Step-by-step explanation:
To determine whether a quadratic model exists for the given set of values, we use the general form of a quadratic function, which is f(x) = ax² + bx + c. Given the points f(0) = -6, f(3) = 3, and f(-1) = -1, we can substitute these into the quadratic equation to find the coefficients a, b, and c.
The first point, f(0) = -6, tells us directly that c = -6 since substituting x = 0 into the equation eliminates the x² and x terms, leaving us with f(0) = c.
For the second point, f(3) = 3, we plug in x = 3, which gives us the equation 9a + 3b - 6 = 3. For the third point f(-1) = -1, substituting x = -1 gives us a - b - 6 = -1.
We now have two equations with two unknowns:
- 9a + 3b = 9
- a - b = 5
We can solve these equations simultaneously to find the values of a and b.
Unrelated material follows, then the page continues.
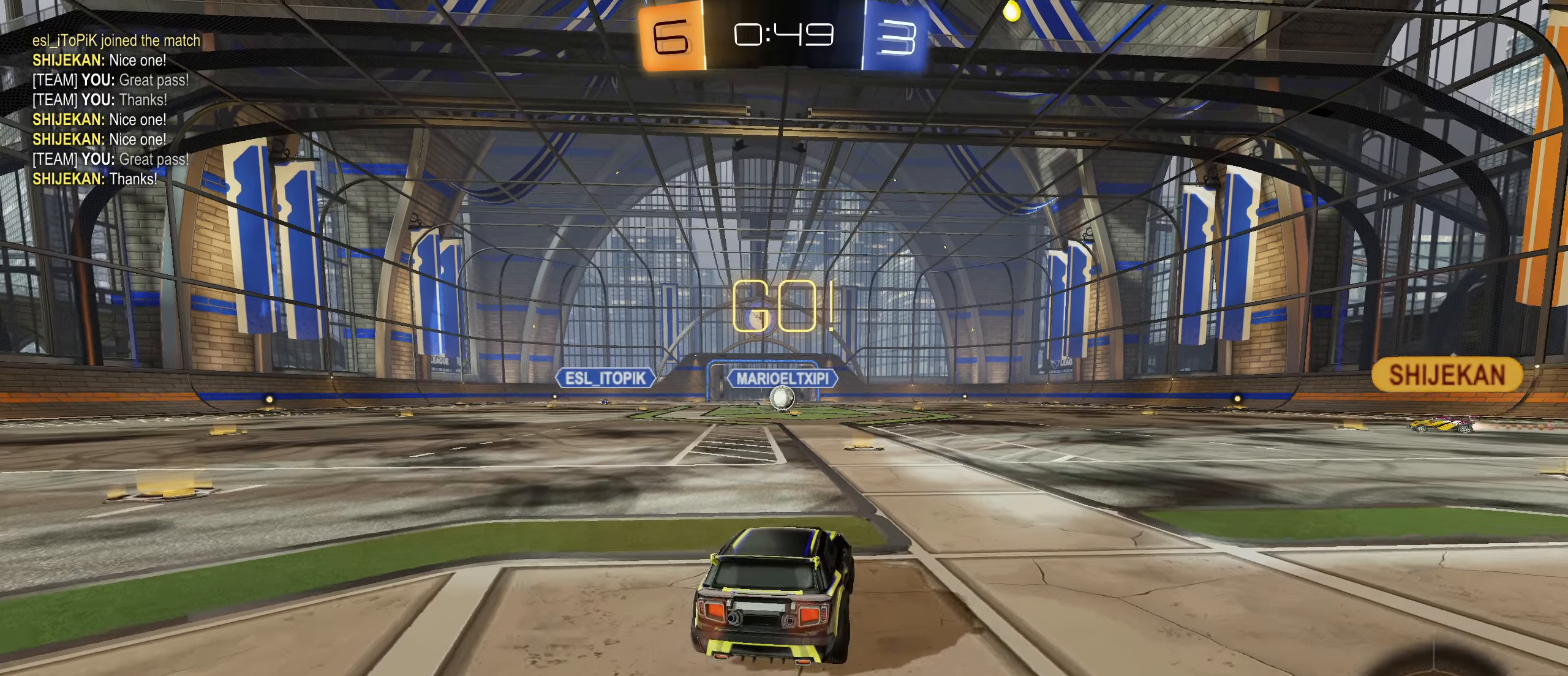
{"buttons": ["CROSS", "CIRCLE", "L1", "R2"], "left_stick": "up-right", "right_stick": "center", "events": [[317, "CIRCLE", "down"], [317, "L1", "down"], [317, "left_stick", "up-right"], [333, "CROSS", "down"], [383, "CROSS", "up"], [467, "CROSS", "down"]]}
Once we find the values of a, b, and c, we will have the quadratic model f(x) = ax² + bx + c that fits the three points. If these points can be fit by a quadratic equation, they should satisfy the solution of quadratic equations for these variables. In mathematics, these mathematical functions are known as second-order polynomials or quadratic functions.